Этой ночью было удивительно жарко и душно, хотелось пить.
Впереди нас в лунном свете на лесной поляне мелькнул одинокий колодец. Осторожно пробираясь сквозь чащу и оглядываясь по сторонам, мы выбрались на поляну. С другой стороны колодца прямо против нас из кустов показались какие-то вооруженные люди. У них было большое черное знамя, и на нем было написано смешными синими буквами «Мы горе народов утопим в крови». Это были махновцы.

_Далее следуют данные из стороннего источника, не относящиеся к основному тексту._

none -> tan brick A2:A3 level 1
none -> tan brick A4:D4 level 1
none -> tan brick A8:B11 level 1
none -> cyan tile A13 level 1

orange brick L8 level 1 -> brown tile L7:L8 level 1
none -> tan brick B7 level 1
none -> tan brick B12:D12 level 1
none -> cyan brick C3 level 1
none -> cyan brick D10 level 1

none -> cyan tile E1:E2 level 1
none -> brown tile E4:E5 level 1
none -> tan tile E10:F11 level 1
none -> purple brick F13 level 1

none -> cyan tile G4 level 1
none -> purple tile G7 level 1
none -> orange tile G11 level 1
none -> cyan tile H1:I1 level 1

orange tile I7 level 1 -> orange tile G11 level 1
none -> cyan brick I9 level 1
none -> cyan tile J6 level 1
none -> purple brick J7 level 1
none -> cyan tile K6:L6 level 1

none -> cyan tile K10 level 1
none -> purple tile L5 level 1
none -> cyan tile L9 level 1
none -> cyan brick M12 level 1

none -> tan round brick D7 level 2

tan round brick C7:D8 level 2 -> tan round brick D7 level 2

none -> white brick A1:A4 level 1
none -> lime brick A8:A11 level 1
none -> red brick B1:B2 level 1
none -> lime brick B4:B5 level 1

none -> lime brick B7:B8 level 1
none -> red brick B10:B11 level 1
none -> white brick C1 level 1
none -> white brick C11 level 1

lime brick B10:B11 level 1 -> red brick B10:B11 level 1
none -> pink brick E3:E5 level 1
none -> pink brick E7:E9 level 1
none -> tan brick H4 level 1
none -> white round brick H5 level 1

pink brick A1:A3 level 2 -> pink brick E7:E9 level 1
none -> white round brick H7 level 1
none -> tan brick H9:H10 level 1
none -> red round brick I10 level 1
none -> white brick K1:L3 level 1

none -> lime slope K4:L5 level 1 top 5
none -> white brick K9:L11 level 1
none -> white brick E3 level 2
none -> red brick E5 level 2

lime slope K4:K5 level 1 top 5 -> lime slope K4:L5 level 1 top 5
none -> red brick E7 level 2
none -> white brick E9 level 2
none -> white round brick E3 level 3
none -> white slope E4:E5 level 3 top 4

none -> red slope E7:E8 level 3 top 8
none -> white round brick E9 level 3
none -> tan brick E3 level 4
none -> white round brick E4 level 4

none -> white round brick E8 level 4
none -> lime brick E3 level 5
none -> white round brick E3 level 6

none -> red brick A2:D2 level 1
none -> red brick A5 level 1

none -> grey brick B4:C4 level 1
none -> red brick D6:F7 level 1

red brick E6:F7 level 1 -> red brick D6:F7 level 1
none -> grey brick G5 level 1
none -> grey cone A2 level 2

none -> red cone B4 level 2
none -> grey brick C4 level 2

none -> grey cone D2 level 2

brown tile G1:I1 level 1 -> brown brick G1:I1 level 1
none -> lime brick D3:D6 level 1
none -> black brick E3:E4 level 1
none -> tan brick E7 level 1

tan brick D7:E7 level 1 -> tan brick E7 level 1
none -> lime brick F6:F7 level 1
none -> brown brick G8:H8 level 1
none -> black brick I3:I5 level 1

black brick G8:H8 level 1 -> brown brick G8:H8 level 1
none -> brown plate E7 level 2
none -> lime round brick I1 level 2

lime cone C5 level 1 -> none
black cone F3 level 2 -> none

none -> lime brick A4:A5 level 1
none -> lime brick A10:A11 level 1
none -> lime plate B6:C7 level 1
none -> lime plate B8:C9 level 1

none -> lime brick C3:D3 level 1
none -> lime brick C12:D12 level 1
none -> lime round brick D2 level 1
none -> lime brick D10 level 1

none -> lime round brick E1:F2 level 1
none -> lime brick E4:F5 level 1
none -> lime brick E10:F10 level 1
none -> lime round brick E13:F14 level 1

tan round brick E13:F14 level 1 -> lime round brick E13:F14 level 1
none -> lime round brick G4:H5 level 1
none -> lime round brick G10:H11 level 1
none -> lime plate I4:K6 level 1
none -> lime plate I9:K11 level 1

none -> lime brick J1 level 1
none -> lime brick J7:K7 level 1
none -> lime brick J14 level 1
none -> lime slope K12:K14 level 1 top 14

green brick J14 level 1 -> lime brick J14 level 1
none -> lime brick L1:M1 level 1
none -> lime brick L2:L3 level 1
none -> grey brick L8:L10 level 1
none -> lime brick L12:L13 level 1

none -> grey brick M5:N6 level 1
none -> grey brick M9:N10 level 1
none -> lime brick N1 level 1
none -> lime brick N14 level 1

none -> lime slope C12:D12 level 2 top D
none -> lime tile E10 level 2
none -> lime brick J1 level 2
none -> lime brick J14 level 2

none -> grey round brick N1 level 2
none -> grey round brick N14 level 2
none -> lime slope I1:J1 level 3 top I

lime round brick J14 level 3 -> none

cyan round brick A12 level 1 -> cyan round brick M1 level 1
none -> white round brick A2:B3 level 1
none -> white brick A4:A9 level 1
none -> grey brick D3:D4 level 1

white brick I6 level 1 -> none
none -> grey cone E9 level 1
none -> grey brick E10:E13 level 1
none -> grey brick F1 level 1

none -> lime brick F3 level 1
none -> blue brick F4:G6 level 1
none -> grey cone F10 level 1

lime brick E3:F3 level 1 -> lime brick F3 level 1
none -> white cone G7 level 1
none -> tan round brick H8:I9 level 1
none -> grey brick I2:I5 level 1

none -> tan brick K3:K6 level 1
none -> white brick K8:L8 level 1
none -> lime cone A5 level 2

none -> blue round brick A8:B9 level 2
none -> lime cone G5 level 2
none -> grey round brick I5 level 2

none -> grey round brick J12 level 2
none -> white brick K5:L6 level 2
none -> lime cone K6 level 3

Тогда мы остановились. Люди против нас тоже остановились и взялись за винтовки. Дула винтовок медленно поднимались и останавливались на уровне наших лиц. Мы тоже подняли свои винтовки. Между нами был колодец, в колодце была вода. За нашими спинами тихо стояли измученные лошади.
Один из махновцев тряхнул чубом, взял винтовку под мышку и медленно двинулся к колодцу. За ним двинулись остальные… Мы тоже опустили оружие и стали приближаться. Там в середине поляны при свете луны мы, не глядя друг на друга, опустили ведра в колодец. Первая вода, вылитая в желоб, досталась рыжему жеребцу одного из махновцев.
Давясь от жадности и вздрагивая впалыми боками, лошадь начала пить и сейчас же, тяжело свалившись на землю, забилась в конвульсиях. Раньше нас здесь побывали петлюровцы, они вели с нами «малую войну» — вода была отравлена. Тогда махновцы и мы стали медленно расходиться в разные стороны, откуда пришли.
У врагов было два пулемета. Они тащили их по земле. Мы крепко схватились за эти пулеметы, Молча, стиснув зубы, мы тянули в одну сторону, махновцы в другую. Мы очень устали, стрелять никто не решался, между нами не было сказано ни одного слова. Мы оказались сильнее, и пулеметы остались у нас.
Так мы шли до рассвета. Водой нас напоили только утром, на лесных хуторах, где мы догнали бригаду.
Через два дня мы были в Житомире. Красные части с двух сторон ударили по этому городу и выбили оттуда противника.
Так после двух недель похода сквозь пески, окруженные со всех сторон врагами, мы, наконец, соединились со своими товарищами.
Поздно вечером, измученные, но умытые и переодетые в чистое белье — первый подарок Москвы, — мы пили чай в гостиной мещанского домика. Неподалеку был вокзал, там гудели паровозы. Поезда уходили в Москву. Москва существовала, и советская власть в ней — тоже.
Кроме меня, в комнате было двое грузный Котовский и командир первого полка Ваня. В руках у нас были желтые и розовые листки, густо усеянные печатью, — первые московские газеты, которые мы видели за несколько месяцев.
Там были напечатаны новые для нас фразы, новые лозунги «мировой империализм», «дайте хлеба армии», «все на продовольственный фронт», «промышленность должна жить для обороны»…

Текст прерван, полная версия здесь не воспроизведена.